Your goal =
Would you please set down the data again exactly as given, excluding the pictures?

─── Provided material

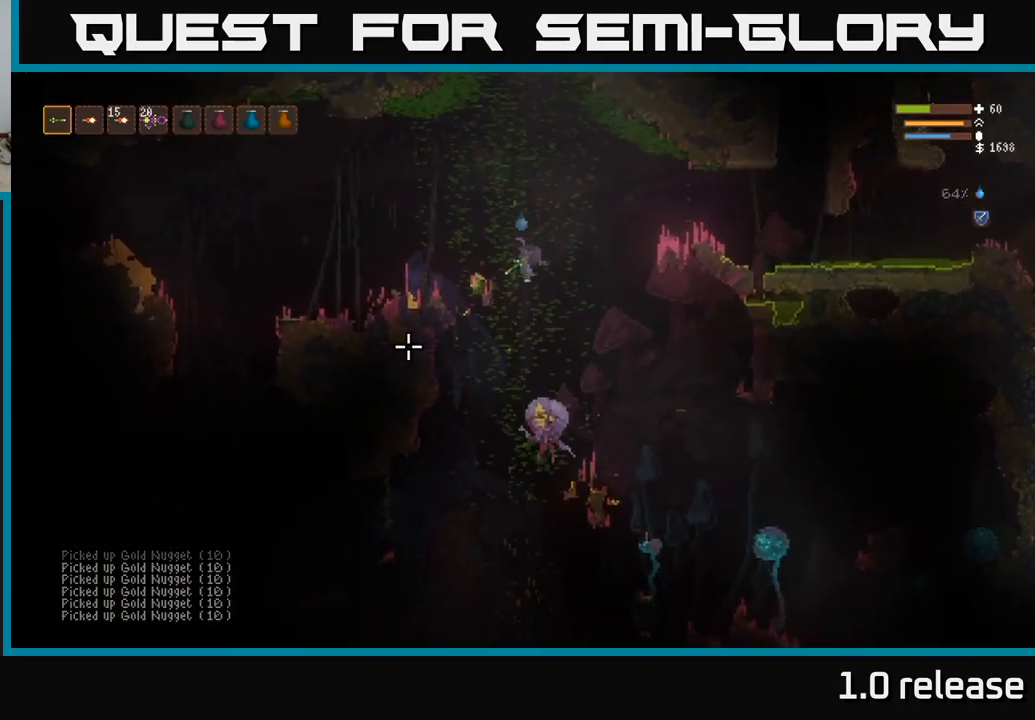
{"buttons": [], "left_stick": "left", "right_stick": "left", "events": [[66, "right_stick", "left"], [100, "L2", "up"]]}
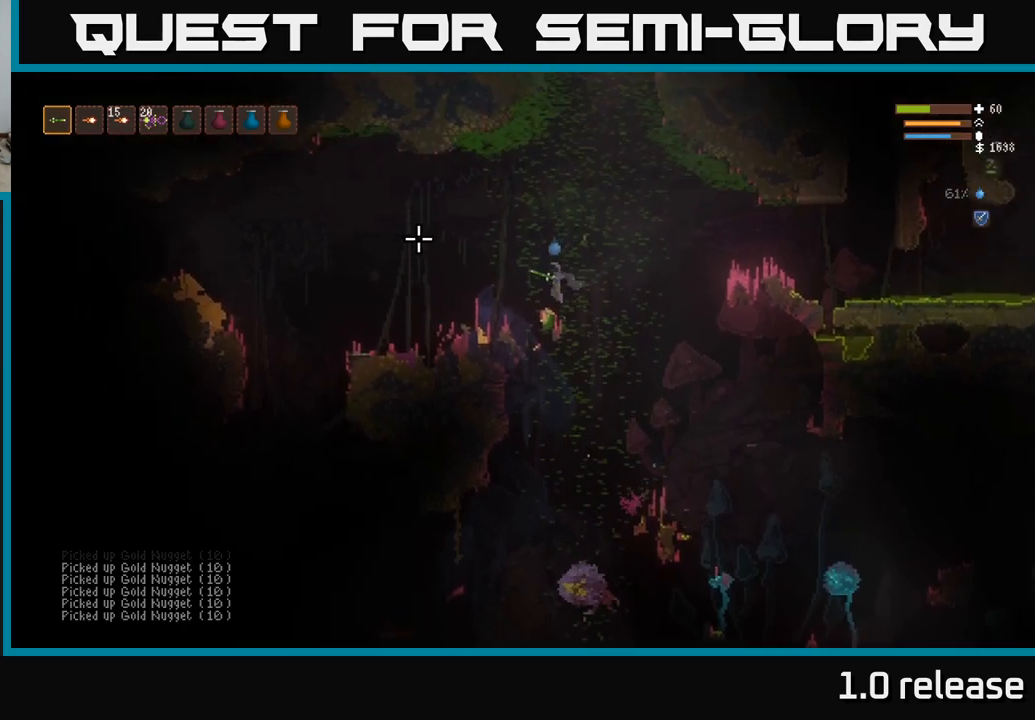
{"buttons": [], "left_stick": "left", "right_stick": "left", "events": [[250, "L2", "down"], [400, "L2", "up"]]}
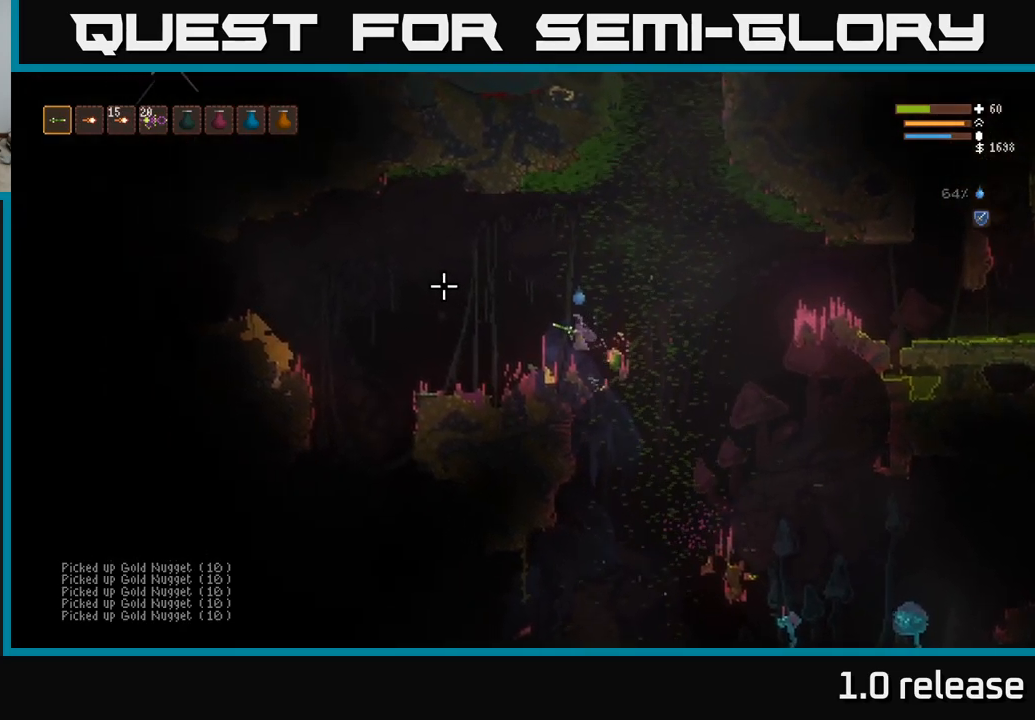
{"buttons": [], "left_stick": "left", "right_stick": "left", "events": [[283, "L2", "down"], [433, "L2", "up"]]}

──────

Problem solution =
{"buttons": [], "left_stick": "left", "right_stick": "left", "events": [[66, "right_stick", "left"], [100, "L2", "up"]]}
{"buttons": [], "left_stick": "left", "right_stick": "left", "events": [[250, "L2", "down"], [400, "L2", "up"]]}
{"buttons": [], "left_stick": "left", "right_stick": "left", "events": [[283, "L2", "down"], [433, "L2", "up"]]}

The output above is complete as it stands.